SYDNEY (AP) - Tens of thousands of tourists, scientists and amateur astronomers from around the world waited anxiously across tropical northern Australia on Tuesday to find out whether the clouds will part in time to see a total eclipse of the sun.
Forecasters were predicting cloudy skies around dawn Wednesday, when the moon will pass between the sun and Earth and plunge a slice of the continent’s northeast into darkness. Many worried that they will miss a rare chance to view the celestial phenomenon.
“There will be breaks in (the clouds), but it’s just a matter of the luck of the draw whether you get a break at the right time,” said Queensland state Bureau of Meteorology forecaster Andrew Mostyn. “It’s a bit of bad luck.”
The eclipse will cast its 150-kilometer (95-mile) wide shadow starting at dawn in Australia’s Northern Territory and then cross the northeast tip of the country before swooping east across the South Pacific, where no islands are in its direct path. A partial eclipse will be visible from east Indonesia, the eastern half of Australia, New Zealand, Papua New Guinea and southern parts of Chile and Argentina. Totality _ the darkness that happens at the peak of the eclipse _ will last just over two minutes.
Among those sweating out the forecast was U.S. astronomer Jay Pasachoff, who traveled to Australia in hopes of viewing his 56th solar eclipse. Pasachoff, an astronomy professor at Williams College in Massachusetts, and a team of about 50 scientists and students have fanned out across the region to improve the odds that at least some of them will see the eclipse. The group is planning to study the sun’s corona, the glowing white ring around the sun that is only visible during an eclipse.
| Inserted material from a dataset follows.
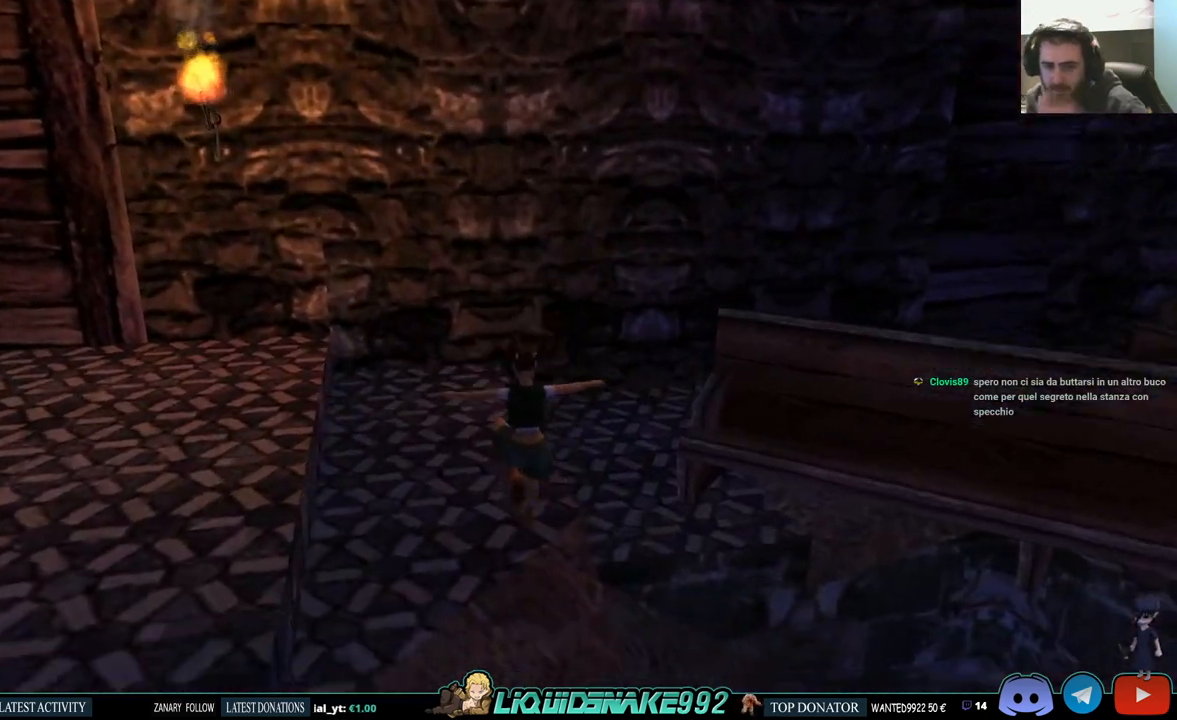
{"buttons": ["DPAD_UP", "DPAD_RIGHT"], "left_stick": "center", "right_stick": "center", "events": [[133, "DPAD_LEFT", "up"], [367, "DPAD_RIGHT", "down"]]}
Despite the anxiety over the weather and the long journey to get there, Pasachoff said he wouldn’t miss it.
“Just imagine you were a heart surgeon and someone actually told you you could look inside a human heart only for two minutes, and only if you went halfway around the world,” he said. “You would do it.”
Some Queensland hotels have been booked up for more than three years and more than 50,000 people have flooded into the region to watch the solar spectacle, said Jeff Gillies, regional director of Queensland Tourism.
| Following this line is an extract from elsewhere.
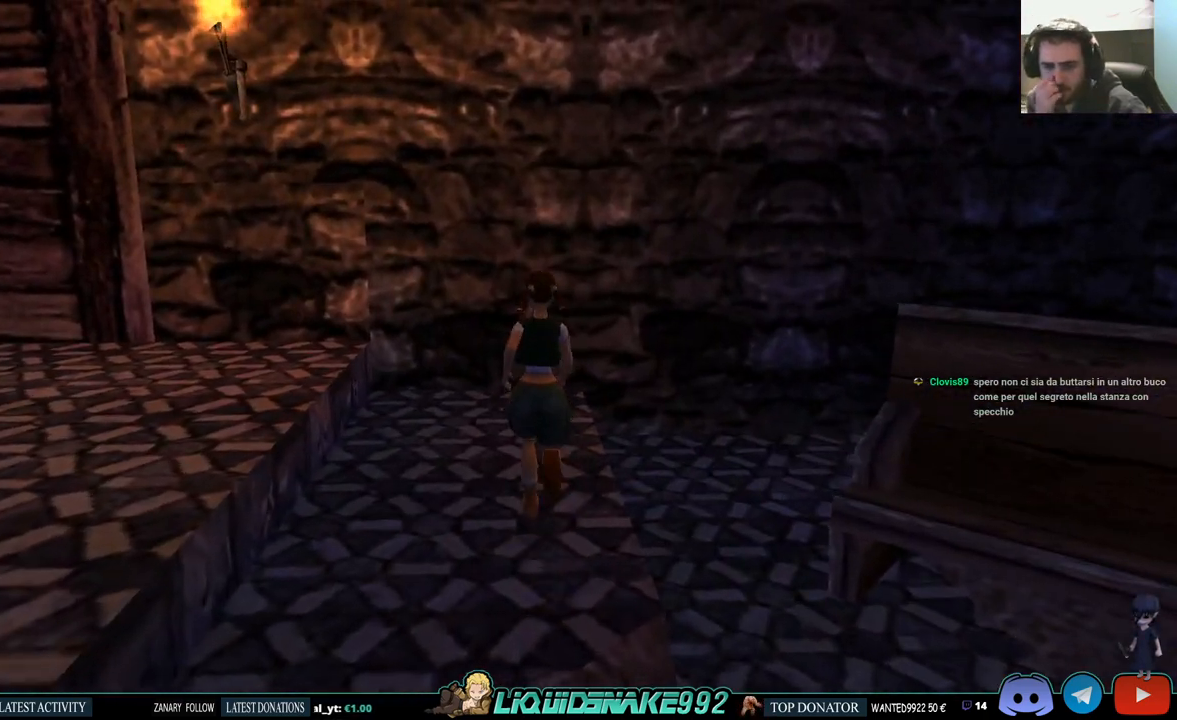
{"buttons": ["DPAD_UP", "DPAD_RIGHT"], "left_stick": "center", "right_stick": "center", "events": []}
Skygazers are planning to crowd beaches, boats, fields and hot air balloons to watch the event. Fitness fanatics will race in the Solar Eclipse Marathon, where the first rays of the sun re-emerging from behind the moon will serve as the starting gun. Some have already been partying for days at a weeklong eclipse festival.
Scientists will be studying how animals respond to the eclipse, with underwater cameras capturing the effects of sudden darkness on the creatures of the Great Barrier Reef.
“It’s an unknown with how they’ll react,” Gillies said. “A little bit of flora and fauna confusion, I would imagine.”
The last total solar eclipse visible in Australia was 10 years ago, in the South Australia Outback.